Reductions of the price received from the customer which the company has to bear (e.g., bonuses, reimbursements, cash discounts) as well as cost elements to be borne by the company because of the contractual arrangement with the customer (e.g., non-invoiceable freight, transport insurance, transport damage).

Service level agreement (SLA)

An agreement or a point of intersection between a customer and the service provider for recurring services. The aim is to make the control possibilities transparent for the client by describing in detail the guaranteed performance characteristics, such as scope of services, reaction time and speed of processing. An important component here is the quality of service (service level).
Service providers can be external contractors, or one or more cost centers. The ordering party is the community of cost centers receiving the services. SLAs regulate quantities, qualities, deadlines and availabilities. Cost allocation to the receiving parties should not be part of an SLA, since the costs are to be controlled by the service provider.

Spending variance

The difference between “should-be costs” (i.e., flexible budget costs) and actual incurred costs. If the actual costs in a cost element are higher than the target costs, this results in a negative variance because the difference has a negative effect on the company. A positive variance shows the size of realized productivity improvement in a cost center.

Strategy

The way that an organization positions and distinguishes itself from its competitors. It is the basic business approach an organization follows to meet its goals. A strategy defines the product/market combinations to be reached and the future potentials for success to be built up in a measurable and verifiable form. A strategy is formulated for a Strategic Business Unit based on customer needs. This means that a corporation can follow several strategies at the same time. Strategy implementation always requires operational planning and its execution. To do so, changes in the functional areas are often a prerequisite. These are planned in the Functional concepts.

Sustainable

The ability of a company / system to continue to exist successfully despite changes in its surrounding environment.

Total cost method

A method for the presentation of an income statement which compares the net revenues of a period with the total costs/expenses incurred in the period, broken down by cost type.
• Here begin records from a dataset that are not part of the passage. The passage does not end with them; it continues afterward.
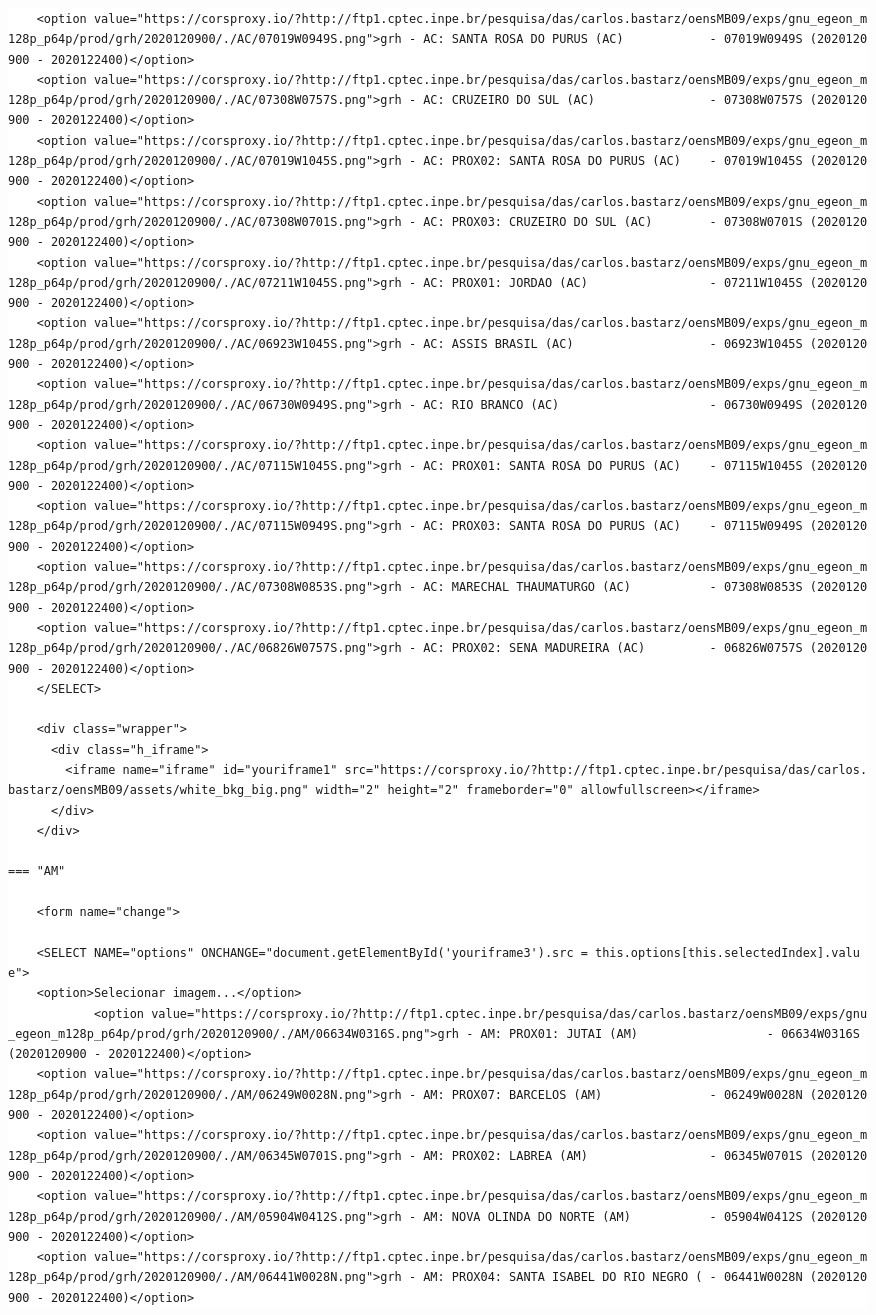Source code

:         <option value="https://corsproxy.io/?http://ftp1.cptec.inpe.br/pesquisa/das/carlos.bastarz/oensMB09/exps/gnu_egeon_m128p_p64p/prod/grh/2020120900/./AC/07019W0949S.png">grh - AC: SANTA ROSA DO PURUS (AC)            - 07019W0949S (2020120900 - 2020122400)</option>
        <option value="https://corsproxy.io/?http://ftp1.cptec.inpe.br/pesquisa/das/carlos.bastarz/oensMB09/exps/gnu_egeon_m128p_p64p/prod/grh/2020120900/./AC/07308W0757S.png">grh - AC: CRUZEIRO DO SUL (AC)                - 07308W0757S (2020120900 - 2020122400)</option>
        <option value="https://corsproxy.io/?http://ftp1.cptec.inpe.br/pesquisa/das/carlos.bastarz/oensMB09/exps/gnu_egeon_m128p_p64p/prod/grh/2020120900/./AC/07019W1045S.png">grh - AC: PROX02: SANTA ROSA DO PURUS (AC)    - 07019W1045S (2020120900 - 2020122400)</option>
        <option value="https://corsproxy.io/?http://ftp1.cptec.inpe.br/pesquisa/das/carlos.bastarz/oensMB09/exps/gnu_egeon_m128p_p64p/prod/grh/2020120900/./AC/07308W0701S.png">grh - AC: PROX03: CRUZEIRO DO SUL (AC)        - 07308W0701S (2020120900 - 2020122400)</option>
        <option value="https://corsproxy.io/?http://ftp1.cptec.inpe.br/pesquisa/das/carlos.bastarz/oensMB09/exps/gnu_egeon_m128p_p64p/prod/grh/2020120900/./AC/07211W1045S.png">grh - AC: PROX01: JORDAO (AC)                 - 07211W1045S (2020120900 - 2020122400)</option>
        <option value="https://corsproxy.io/?http://ftp1.cptec.inpe.br/pesquisa/das/carlos.bastarz/oensMB09/exps/gnu_egeon_m128p_p64p/prod/grh/2020120900/./AC/06923W1045S.png">grh - AC: ASSIS BRASIL (AC)                   - 06923W1045S (2020120900 - 2020122400)</option>
        <option value="https://corsproxy.io/?http://ftp1.cptec.inpe.br/pesquisa/das/carlos.bastarz/oensMB09/exps/gnu_egeon_m128p_p64p/prod/grh/2020120900/./AC/06730W0949S.png">grh - AC: RIO BRANCO (AC)                     - 06730W0949S (2020120900 - 2020122400)</option>
        <option value="https://corsproxy.io/?http://ftp1.cptec.inpe.br/pesquisa/das/carlos.bastarz/oensMB09/exps/gnu_egeon_m128p_p64p/prod/grh/2020120900/./AC/07115W1045S.png">grh - AC: PROX01: SANTA ROSA DO PURUS (AC)    - 07115W1045S (2020120900 - 2020122400)</option>
        <option value="https://corsproxy.io/?http://ftp1.cptec.inpe.br/pesquisa/das/carlos.bastarz/oensMB09/exps/gnu_egeon_m128p_p64p/prod/grh/2020120900/./AC/07115W0949S.png">grh - AC: PROX03: SANTA ROSA DO PURUS (AC)    - 07115W0949S (2020120900 - 2020122400)</option>
        <option value="https://corsproxy.io/?http://ftp1.cptec.inpe.br/pesquisa/das/carlos.bastarz/oensMB09/exps/gnu_egeon_m128p_p64p/prod/grh/2020120900/./AC/07308W0853S.png">grh - AC: MARECHAL THAUMATURGO (AC)           - 07308W0853S (2020120900 - 2020122400)</option>
        <option value="https://corsproxy.io/?http://ftp1.cptec.inpe.br/pesquisa/das/carlos.bastarz/oensMB09/exps/gnu_egeon_m128p_p64p/prod/grh/2020120900/./AC/06826W0757S.png">grh - AC: PROX02: SENA MADUREIRA (AC)         - 06826W0757S (2020120900 - 2020122400)</option>
        </SELECT>
        
        <div class="wrapper">
          <div class="h_iframe">
            <iframe name="iframe" id="youriframe1" src="https://corsproxy.io/?http://ftp1.cptec.inpe.br/pesquisa/das/carlos.bastarz/oensMB09/assets/white_bkg_big.png" width="2" height="2" frameborder="0" allowfullscreen></iframe>
          </div>
        </div>

    === "AM"

        <form name="change">
        
        <SELECT NAME="options" ONCHANGE="document.getElementById('youriframe3').src = this.options[this.selectedIndex].value">
        <option>Selecionar imagem...</option>
                <option value="https://corsproxy.io/?http://ftp1.cptec.inpe.br/pesquisa/das/carlos.bastarz/oensMB09/exps/gnu_egeon_m128p_p64p/prod/grh/2020120900/./AM/06634W0316S.png">grh - AM: PROX01: JUTAI (AM)                  - 06634W0316S (2020120900 - 2020122400)</option>
        <option value="https://corsproxy.io/?http://ftp1.cptec.inpe.br/pesquisa/das/carlos.bastarz/oensMB09/exps/gnu_egeon_m128p_p64p/prod/grh/2020120900/./AM/06249W0028N.png">grh - AM: PROX07: BARCELOS (AM)               - 06249W0028N (2020120900 - 2020122400)</option>
        <option value="https://corsproxy.io/?http://ftp1.cptec.inpe.br/pesquisa/das/carlos.bastarz/oensMB09/exps/gnu_egeon_m128p_p64p/prod/grh/2020120900/./AM/06345W0701S.png">grh - AM: PROX02: LABREA (AM)                 - 06345W0701S (2020120900 - 2020122400)</option>
        <option value="https://corsproxy.io/?http://ftp1.cptec.inpe.br/pesquisa/das/carlos.bastarz/oensMB09/exps/gnu_egeon_m128p_p64p/prod/grh/2020120900/./AM/05904W0412S.png">grh - AM: NOVA OLINDA DO NORTE (AM)           - 05904W0412S (2020120900 - 2020122400)</option>
        <option value="https://corsproxy.io/?http://ftp1.cptec.inpe.br/pesquisa/das/carlos.bastarz/oensMB09/exps/gnu_egeon_m128p_p64p/prod/grh/2020120900/./AM/06441W0028N.png">grh - AM: PROX04: SANTA ISABEL DO RIO NEGRO ( - 06441W0028N (2020120900 - 2020122400)</option>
Since revenues refer to the quantity sold, but costs are incurred based on the quantity of goods produced, the change in the value of inventories must be shown to make the basis for reporting revenues and costs consistent.

Value-added

The difference between net sales and all purchased and consumed inputs (material, energy, all external services purchased against invoice or cash).

Variable costs

These correspond to proportional product costs. However, the term “variable” should not be used, since all too often the proportionality of the costs to the quantity produced is confused with the controllability of costs (CWB, p. 200).

Wage provision

Wage provisions must be booked if work has been performed but not yet settled and paid out to the employee (holiday pay, overtime, flextime). Such positions reduce the monthly result and must therefore be recorded.

Work plan

A description of the processes to be carried out during the manufacture of a product, indicating the cost center and the time allowed to carry out the individual tasks (similar to the preparation descriptions in a cooking recipe).

Working time variance

Occurs when the allowed (target) times according to the work plan are different from the actual services on the order.